JWTs are stateless tokens carried by the client; sessions are stateful records kept on the server. The choice affects scalability, storage and revocation.
| Aspect | JWT (token) | Session (server) |
|---|---|---|
| State | Stateless (self-contained) | Stateful (stored server-side) |
| Stored where | Client (cookie/localStorage) | Server (memory/DB), ID in cookie |
| Scalability | Easy across services | Needs shared session store |
| Revocation | Harder (until expiry) | Easy (delete the session) |
| Payload | Carries claims/data | Just an opaque ID |
| Best for | APIs, microservices, SPAs | Traditional server-rendered apps |
The key difference
A JWT is a signed, self-contained token: the server can verify it without storing anything, which makes it stateless and easy to scale across services. A session stores the user's state on the server and gives the client only an opaque ID; the server looks the state up on each request.

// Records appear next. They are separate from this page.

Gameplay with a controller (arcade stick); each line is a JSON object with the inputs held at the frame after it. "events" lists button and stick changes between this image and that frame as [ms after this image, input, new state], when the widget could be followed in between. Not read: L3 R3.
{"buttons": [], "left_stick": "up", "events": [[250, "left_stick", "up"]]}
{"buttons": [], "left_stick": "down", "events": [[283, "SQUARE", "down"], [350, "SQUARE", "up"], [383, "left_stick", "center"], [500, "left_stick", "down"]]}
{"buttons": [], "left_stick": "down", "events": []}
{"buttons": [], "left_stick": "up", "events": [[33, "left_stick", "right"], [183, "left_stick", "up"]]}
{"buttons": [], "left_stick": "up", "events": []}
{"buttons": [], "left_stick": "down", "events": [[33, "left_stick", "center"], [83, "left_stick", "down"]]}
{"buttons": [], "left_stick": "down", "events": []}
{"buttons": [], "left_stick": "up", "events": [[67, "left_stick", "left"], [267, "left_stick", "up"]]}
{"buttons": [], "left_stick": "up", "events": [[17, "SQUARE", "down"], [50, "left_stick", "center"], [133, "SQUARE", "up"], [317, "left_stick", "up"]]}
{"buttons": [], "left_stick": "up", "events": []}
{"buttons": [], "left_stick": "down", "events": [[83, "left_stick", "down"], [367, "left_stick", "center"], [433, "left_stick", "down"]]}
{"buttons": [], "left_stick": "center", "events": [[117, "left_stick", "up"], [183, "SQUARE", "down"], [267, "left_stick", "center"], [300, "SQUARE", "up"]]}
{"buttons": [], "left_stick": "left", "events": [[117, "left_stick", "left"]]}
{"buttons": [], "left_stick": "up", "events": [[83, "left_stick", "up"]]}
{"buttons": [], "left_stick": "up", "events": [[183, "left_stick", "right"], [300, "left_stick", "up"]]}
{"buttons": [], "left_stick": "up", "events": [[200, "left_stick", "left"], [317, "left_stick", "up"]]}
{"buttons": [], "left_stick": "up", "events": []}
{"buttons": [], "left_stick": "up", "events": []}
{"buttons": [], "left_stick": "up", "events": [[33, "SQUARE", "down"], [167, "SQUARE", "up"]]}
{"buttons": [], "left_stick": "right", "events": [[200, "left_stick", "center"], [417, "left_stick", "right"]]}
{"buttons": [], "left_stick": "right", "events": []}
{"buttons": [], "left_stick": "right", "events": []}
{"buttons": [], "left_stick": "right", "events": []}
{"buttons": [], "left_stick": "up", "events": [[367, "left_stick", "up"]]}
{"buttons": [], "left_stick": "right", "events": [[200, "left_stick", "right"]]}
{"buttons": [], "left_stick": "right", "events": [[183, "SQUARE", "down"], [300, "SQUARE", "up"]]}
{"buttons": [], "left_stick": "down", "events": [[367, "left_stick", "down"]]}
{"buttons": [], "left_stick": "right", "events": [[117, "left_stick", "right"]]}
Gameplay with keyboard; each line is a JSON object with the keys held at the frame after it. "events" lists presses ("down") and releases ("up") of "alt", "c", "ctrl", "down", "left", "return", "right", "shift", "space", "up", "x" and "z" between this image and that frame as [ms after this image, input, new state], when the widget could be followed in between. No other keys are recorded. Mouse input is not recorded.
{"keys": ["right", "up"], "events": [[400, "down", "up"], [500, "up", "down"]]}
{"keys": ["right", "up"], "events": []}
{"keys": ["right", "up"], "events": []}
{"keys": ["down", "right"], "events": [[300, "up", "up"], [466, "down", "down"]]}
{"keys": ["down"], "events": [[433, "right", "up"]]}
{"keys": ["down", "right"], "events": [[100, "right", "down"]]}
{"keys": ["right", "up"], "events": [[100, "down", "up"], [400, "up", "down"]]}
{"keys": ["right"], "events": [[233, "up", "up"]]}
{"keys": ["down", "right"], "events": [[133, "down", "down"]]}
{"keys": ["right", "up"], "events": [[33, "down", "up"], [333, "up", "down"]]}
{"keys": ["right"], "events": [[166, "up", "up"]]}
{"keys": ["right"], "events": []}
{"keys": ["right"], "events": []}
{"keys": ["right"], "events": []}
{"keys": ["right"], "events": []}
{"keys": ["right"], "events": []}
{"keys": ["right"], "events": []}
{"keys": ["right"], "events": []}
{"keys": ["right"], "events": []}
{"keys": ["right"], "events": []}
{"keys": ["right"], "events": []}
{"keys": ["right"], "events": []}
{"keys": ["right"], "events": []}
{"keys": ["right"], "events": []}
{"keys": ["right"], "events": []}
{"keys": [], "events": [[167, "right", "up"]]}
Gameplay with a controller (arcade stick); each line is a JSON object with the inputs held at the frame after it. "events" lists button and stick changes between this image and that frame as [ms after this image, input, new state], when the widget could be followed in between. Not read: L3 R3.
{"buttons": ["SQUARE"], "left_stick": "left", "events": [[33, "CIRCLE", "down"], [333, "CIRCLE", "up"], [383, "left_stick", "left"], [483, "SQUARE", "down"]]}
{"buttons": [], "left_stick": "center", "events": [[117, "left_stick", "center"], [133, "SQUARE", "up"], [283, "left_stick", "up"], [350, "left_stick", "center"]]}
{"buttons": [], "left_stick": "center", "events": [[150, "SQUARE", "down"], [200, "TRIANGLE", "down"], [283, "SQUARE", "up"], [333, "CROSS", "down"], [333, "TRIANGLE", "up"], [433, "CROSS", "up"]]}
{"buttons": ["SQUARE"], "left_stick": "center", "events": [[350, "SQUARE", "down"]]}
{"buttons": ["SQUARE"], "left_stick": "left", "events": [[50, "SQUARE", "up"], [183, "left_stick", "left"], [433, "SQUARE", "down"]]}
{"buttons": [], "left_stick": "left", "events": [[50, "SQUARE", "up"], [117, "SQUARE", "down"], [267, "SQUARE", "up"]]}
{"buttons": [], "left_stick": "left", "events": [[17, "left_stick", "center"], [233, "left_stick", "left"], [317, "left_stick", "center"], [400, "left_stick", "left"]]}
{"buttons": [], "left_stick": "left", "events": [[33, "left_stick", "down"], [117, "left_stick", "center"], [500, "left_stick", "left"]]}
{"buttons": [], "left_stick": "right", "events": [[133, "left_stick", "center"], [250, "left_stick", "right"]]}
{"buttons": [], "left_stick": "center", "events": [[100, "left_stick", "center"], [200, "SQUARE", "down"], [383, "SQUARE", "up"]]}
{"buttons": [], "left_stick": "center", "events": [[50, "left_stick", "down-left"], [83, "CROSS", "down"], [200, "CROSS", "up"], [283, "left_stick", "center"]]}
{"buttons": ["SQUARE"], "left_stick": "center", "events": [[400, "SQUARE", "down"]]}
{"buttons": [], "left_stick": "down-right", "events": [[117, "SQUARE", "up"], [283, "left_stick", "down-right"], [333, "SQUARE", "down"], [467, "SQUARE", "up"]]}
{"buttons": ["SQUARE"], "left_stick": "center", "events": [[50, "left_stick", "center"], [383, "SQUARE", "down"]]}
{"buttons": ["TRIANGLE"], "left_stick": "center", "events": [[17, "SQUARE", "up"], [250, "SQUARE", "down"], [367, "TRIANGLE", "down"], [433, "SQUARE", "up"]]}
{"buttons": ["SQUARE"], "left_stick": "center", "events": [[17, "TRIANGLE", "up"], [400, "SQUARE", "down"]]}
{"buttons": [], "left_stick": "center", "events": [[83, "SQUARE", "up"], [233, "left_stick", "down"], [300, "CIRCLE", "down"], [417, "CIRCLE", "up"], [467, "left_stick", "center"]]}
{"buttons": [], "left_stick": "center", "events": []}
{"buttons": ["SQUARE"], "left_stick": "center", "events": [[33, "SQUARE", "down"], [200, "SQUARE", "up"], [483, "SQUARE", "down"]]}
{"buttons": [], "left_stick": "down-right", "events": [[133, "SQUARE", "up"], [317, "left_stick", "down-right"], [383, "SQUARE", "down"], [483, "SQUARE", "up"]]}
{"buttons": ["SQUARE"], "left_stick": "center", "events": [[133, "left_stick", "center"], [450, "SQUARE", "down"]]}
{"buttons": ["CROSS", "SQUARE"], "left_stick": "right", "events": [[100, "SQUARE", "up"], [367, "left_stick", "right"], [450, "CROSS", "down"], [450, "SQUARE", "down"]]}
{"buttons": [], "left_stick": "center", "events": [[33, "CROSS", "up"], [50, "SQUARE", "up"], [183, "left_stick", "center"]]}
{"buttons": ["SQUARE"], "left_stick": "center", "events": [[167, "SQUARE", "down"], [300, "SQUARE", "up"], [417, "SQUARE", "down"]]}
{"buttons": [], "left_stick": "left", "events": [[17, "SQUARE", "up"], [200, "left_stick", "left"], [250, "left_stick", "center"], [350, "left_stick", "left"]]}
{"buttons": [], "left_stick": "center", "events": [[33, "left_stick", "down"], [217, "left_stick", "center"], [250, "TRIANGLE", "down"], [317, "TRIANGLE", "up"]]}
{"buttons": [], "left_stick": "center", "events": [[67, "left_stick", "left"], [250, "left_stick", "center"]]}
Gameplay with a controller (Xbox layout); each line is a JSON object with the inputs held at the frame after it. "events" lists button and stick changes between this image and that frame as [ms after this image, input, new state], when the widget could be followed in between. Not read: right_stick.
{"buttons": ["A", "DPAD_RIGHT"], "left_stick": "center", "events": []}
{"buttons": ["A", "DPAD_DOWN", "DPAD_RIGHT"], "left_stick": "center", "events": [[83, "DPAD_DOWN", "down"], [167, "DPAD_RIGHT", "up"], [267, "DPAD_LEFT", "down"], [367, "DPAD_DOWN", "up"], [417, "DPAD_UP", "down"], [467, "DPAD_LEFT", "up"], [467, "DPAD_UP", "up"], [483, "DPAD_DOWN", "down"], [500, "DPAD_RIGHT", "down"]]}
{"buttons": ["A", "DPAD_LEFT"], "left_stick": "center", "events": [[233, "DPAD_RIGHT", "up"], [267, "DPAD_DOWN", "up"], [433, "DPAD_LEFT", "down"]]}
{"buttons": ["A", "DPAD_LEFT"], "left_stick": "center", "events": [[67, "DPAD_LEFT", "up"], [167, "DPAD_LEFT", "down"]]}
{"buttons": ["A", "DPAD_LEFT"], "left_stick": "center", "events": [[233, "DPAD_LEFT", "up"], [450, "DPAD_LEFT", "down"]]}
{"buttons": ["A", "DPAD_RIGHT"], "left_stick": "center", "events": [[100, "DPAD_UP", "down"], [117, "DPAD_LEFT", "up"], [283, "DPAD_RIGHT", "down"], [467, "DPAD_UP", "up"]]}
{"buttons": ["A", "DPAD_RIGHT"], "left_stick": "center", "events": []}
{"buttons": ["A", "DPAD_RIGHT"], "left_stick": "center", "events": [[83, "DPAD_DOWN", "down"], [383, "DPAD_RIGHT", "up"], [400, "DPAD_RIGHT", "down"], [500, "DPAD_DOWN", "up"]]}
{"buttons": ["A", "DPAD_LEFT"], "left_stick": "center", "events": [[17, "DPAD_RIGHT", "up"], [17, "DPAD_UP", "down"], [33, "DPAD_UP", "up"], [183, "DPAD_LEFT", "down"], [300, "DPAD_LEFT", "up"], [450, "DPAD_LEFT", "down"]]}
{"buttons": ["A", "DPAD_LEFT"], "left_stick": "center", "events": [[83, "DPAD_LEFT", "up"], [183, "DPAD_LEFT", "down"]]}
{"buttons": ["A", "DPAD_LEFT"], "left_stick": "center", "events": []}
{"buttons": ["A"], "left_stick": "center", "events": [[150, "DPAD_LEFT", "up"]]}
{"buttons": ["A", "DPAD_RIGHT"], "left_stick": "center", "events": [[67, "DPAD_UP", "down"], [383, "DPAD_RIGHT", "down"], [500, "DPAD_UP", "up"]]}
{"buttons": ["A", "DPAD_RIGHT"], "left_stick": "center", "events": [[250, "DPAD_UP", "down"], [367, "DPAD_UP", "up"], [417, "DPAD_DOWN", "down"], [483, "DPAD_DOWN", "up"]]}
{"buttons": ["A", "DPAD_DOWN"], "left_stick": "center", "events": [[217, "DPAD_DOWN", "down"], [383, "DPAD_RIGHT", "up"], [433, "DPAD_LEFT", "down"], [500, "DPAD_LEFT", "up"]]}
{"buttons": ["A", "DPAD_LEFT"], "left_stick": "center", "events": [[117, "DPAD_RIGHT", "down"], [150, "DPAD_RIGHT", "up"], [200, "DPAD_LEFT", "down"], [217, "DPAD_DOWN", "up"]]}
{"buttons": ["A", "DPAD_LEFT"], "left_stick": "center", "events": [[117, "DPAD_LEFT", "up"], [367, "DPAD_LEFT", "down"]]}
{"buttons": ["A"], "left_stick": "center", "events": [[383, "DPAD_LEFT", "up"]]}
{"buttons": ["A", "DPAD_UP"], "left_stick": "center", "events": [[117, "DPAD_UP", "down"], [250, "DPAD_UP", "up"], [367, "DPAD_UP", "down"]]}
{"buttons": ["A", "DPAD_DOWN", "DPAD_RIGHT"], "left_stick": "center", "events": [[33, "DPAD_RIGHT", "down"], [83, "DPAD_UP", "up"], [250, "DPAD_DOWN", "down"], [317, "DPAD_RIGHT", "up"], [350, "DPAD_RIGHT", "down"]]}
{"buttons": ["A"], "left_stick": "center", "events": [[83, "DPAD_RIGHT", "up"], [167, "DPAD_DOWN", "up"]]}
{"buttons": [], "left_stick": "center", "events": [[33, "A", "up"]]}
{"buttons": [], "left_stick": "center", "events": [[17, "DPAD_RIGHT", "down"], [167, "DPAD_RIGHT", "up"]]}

Sessions are easy to revoke (just delete them); JWTs remain valid until they expire unless you build extra revocation infrastructure.
Which should you use?
Use JWTs for stateless APIs, microservices and single-page apps where scaling and cross-service auth matter — but keep expiries short and plan for revocation. Use server sessions for traditional, server-rendered apps where easy revocation and simplicity are more valuable than statelessness.